Em Beihold: “Numb Little Bug”
The TikTok generation is the latest to identify the mindstate in which one is “a little bit tired of life/Like you’re not really happy but you don’t wanna die”. Mostly I’m heartened she expresses it through kawaii lyric videos rather than Antonioni movies.
Bella Shmurda & Olamide: “Vision 2020”
The world’s most exciting music genre of recent years might be Nigerian street pop (or street hop, depending on whether you’re on an odd or even level of p-pt-m-sm.) “Cash App” might be more sociologically intriguing, but this captures the fundamental pop-more-than-hoptimism of the genre despite its acknowledgement of hardship and poverty, especially in Olamide’s verse. It was recorded in 2019.
Hayley Williams: “Trigger”
When I was writing the artist and title while this was playing, I started typing “Tay…” Suffice to say, that’s a good thing.
The Buoys: “Drive Me Home”
Actually the world’s most exciting music genre of recent years might be tuneful Australian women trying to put bad relationships behind them through song. Aside from not being from Melbourne, another differentiating feature of singer/guitarist Zoe Catterall is that she has a genuine band to propel her away from her past, advise her to delete shit from her phone, and drive to the Woronora River to make a band-having-fun video that actually looks fun.
JID, 21 Savage, Baby Tate: “Surround Sound”
After a smash collab with Imagine Dragons that had something to do with a League of Legends Netflix series (don’t worry elders, there’s no need to know what “Imagine Dragons” is), Spillage Village’s illest spiller edges closer to sustainable stardom, showing he’s mastered the mid-song beat change as well as anyone besides Kendrick and maybe Doechii. Baby Tate puzzlingly gets fewer bars than Aretha.
Poppy: “So Mean”
Several pop hopes have been making their ’90s alt-rock moves lately, but being an A+ student of genre theft, Poppy goes as far as to swipe entire chord structures, like the Cobainian flat-six in the chorus here.
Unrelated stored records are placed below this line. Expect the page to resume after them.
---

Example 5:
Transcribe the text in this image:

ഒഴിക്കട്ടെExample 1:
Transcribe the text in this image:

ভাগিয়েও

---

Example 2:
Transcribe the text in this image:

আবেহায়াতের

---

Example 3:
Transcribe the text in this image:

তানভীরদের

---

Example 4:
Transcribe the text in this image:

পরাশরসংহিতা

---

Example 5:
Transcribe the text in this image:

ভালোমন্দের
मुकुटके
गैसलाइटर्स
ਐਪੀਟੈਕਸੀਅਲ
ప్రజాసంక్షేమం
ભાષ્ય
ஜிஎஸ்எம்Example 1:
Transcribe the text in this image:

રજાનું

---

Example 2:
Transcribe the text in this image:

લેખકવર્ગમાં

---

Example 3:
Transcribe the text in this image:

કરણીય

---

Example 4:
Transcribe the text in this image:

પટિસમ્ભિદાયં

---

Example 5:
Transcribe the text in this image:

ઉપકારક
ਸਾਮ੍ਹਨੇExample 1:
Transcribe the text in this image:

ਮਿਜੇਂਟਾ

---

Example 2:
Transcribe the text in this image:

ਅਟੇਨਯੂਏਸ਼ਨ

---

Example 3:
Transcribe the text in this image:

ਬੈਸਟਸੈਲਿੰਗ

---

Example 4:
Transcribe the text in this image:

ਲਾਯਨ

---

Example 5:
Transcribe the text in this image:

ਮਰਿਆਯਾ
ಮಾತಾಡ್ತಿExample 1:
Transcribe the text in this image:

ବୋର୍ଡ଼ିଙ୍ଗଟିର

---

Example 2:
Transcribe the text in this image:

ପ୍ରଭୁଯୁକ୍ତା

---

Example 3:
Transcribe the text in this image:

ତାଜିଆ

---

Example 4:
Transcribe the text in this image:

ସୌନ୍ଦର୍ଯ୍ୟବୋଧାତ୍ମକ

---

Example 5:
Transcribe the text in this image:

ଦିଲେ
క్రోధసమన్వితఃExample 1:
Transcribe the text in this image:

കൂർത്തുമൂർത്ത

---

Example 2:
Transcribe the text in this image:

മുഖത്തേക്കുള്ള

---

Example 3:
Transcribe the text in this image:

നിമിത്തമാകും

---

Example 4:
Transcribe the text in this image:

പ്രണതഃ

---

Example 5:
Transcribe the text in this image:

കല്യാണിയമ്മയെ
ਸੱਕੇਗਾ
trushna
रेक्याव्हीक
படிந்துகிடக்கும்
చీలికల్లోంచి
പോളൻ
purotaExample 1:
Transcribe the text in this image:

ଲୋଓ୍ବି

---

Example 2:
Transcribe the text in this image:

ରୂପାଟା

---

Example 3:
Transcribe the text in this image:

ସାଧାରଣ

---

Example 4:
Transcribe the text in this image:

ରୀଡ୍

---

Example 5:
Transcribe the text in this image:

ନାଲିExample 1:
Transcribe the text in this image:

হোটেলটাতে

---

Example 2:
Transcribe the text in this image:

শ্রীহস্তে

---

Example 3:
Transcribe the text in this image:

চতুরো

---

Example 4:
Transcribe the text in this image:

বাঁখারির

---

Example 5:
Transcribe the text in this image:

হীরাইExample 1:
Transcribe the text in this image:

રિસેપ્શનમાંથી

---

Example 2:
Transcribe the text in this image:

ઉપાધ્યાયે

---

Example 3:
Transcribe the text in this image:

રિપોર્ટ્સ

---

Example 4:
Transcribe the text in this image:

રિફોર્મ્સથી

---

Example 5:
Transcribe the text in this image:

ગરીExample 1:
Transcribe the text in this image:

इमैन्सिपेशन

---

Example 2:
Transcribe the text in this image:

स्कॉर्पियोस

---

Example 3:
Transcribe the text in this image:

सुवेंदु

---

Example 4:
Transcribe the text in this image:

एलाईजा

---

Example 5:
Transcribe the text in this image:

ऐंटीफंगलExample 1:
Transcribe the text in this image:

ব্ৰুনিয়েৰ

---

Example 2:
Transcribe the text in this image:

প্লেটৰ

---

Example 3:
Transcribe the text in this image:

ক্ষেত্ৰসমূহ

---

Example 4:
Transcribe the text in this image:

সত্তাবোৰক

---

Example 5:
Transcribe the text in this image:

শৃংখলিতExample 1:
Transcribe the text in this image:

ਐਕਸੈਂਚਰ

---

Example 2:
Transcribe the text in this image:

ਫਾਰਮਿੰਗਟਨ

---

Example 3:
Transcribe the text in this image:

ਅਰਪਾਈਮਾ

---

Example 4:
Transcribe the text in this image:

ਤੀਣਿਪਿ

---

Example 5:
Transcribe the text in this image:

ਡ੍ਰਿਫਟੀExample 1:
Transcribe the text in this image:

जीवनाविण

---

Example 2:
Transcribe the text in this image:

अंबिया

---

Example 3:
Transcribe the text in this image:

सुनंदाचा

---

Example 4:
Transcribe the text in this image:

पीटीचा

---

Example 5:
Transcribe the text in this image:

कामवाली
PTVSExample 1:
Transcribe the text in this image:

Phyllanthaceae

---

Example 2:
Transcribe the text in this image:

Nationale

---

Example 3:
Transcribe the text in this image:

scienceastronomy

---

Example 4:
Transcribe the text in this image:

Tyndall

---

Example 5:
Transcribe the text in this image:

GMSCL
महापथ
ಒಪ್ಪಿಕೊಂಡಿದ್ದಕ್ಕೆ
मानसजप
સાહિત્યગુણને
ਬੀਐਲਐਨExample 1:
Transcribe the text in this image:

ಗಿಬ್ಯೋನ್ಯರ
The result: pure lithium.
Snow Ellet: “To Some I’m Genius”
As a “suburban indie rock star”, he’s under no obligation to further quantify the “some” in his title: as long as there are at least two Big Ten college kids who believe that quick-plucked guitar leads are a valid way of processing unfulfilled dreams, it passes a fact check.
Kweku Smoke: “Do or Die”
Not the world’s most exciting music genre of recent years but one of the more useful ones might be drill made by Ghanians, who improve upon the original by retaining its hardness and homosocial strength while making its context less murdery. Kweku Smoke has mastered the vocal tics of his American models, and adds a few yawps of his own.
Let’s Eat Grandma: “Happy New Year”
Epic Morodersynths, literal fireworks, a wisp of a song that doesn’t derive any tension from the fact that time passes despite four thousand years of precedents and is kind of moving anyway. Now that’s what we call indie pop!
Focalistic, Davido, Vigro Deep: “Ke Star” (remix)
Fine, the correct answer for most exciting music genre in the world right now is still amapiano. The anti-Scorpion Kings minimalism here—when the beat stops and re-enters mid-song, it’s as if producer Deep accidentally hit the off switch and had to turn each element back on individually—makes every cymbal crash and log-drum bang-bloop into an event.
The World Is a Beautiful Place & I Am Not Afraid to Die: “Queen Sophie for President”
No matter how silly the idea of having a queen might be to us as non-emo kids, we must be gracious and considerate hosts.